Be authentic, but don’t be afraid to dream big 
Creating content about a ‘cultural moment’ is the strong suit of Francis Flores, the Philippines marketing head at Jollibee. 
An understanding of what tugs at the heart strings of young Filipinos have led to crowd-pleasers including the company’s “Kwentong” series.
A recent launch was LDR, which means ‘locked-down relationship’ but can also be an acronym for long-distance relationships. 
The short film follows the story of a female protagonist who ‘swore’ not to be in a long-distance relationship but was forced into an abrupt separation from her boyfriend by COVID-19. Flores says it was a hit among millennials or Gen-Zers  who might be in a relationship, but don’t share a home. 
But it’s not just about the story — it’s also how the story is presented for Flores. Noting that Filipinos love watching television, and yet, only had access to a few television channels, Flores established Jollibee Studio in 2018 to cater to the demand for professional-produced video content. 
The Studio works with award-winning directors across APAC. “In one of our meetings, I remember asking, why can’t we be the Netflix of QSR?,” he jokes. 
The pandemic has forced brands to be more creative 
The pandemic has forced brands to change perspectives in ‘how they go about doing stuff’, according to Nirmal Nair, VP of marketing, ASEAN at Nissan. 
“To me this was energising, as it forced us to re-look at how consumers consume, and engage, not just from a creative point of view, but also from that of touchpoint, a push versus a pull strategy etcetera.
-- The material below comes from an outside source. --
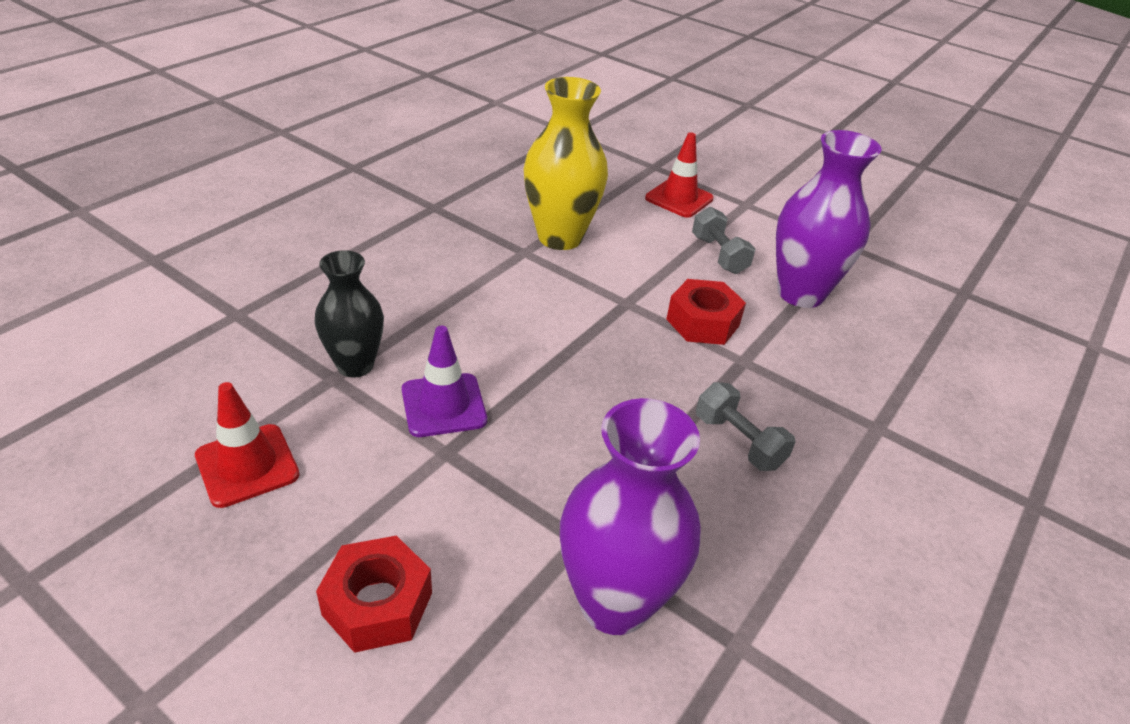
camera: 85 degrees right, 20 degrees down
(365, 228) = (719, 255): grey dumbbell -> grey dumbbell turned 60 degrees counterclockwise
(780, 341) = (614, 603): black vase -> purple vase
As a marketer, it was the disruption you yearned for.” 
It rather gave more avenues to look into, and to become more creative. There were numerous campaigns over the past 12 months done with limited budgets, shot on phones, but with great impact. It showed that we don’t need pharaonic budgets to do this, and more importantly, as with everything in life, the simpler, and clearer the story, the better impact it has.” 
Since joining the brand, Nair has managed to deftly balance a new way of looking at data-which has involved moving away from Nissan’s age and demographic customer analysis in favour of data-led audience bucketing based on how close prospects are in their journey toward purchase-and emotive story-telling. 
The stunning Dare the Impossible campaign allied Nissan with nonconformists, positioning the brand as one that dares to innovate — in this case, electrifying one in four vehicles in Asia and Oceania under their mid-term plan.  
Nair says those who were exposed to the work have a much higher opinion of the brand, on top of an overall +20 point gain in brand opinion across key markets.  
Brand equity is as much about functional as emotional benefits 
When it came to brand identity, Colgate had a strong functional aspect but lacked the story-telling that would allow them to create an emotional bond with customers, says Yves Briantais, who worked at Colgate-Palmolive’s US and European offices before becoming VP marketing APAC.
In 2015, he led efforts to rebrand the famous toothpaste brand, adding the brand promise, “Optimism in action’ and putting it at the centre of the brand. 
In the past year, he masterminded a Smile Strong campaign in APAC, telling the inspirational stories of those who’d overcome a lot of challenges to get to where they are. 
Colgate also crafted different stories for each location. 
The Thailand campaign, for example, featured the stories of Auntie Jeab, a cancer survivor and longboarder, Yew, a nurse and influential blogger, and Bally, a queer teacher and anti-bullying activist.
For a brand to stay relevant, Briantais says marketers must listen and show empathy. 
“A lot of marketers are superficial. They stay at the level of the what, instead of thinking about the why. I can give the example of Colgate’s whitening products. The whitening aspect, that is function. But we also talk about confidence, and how you project confidence.”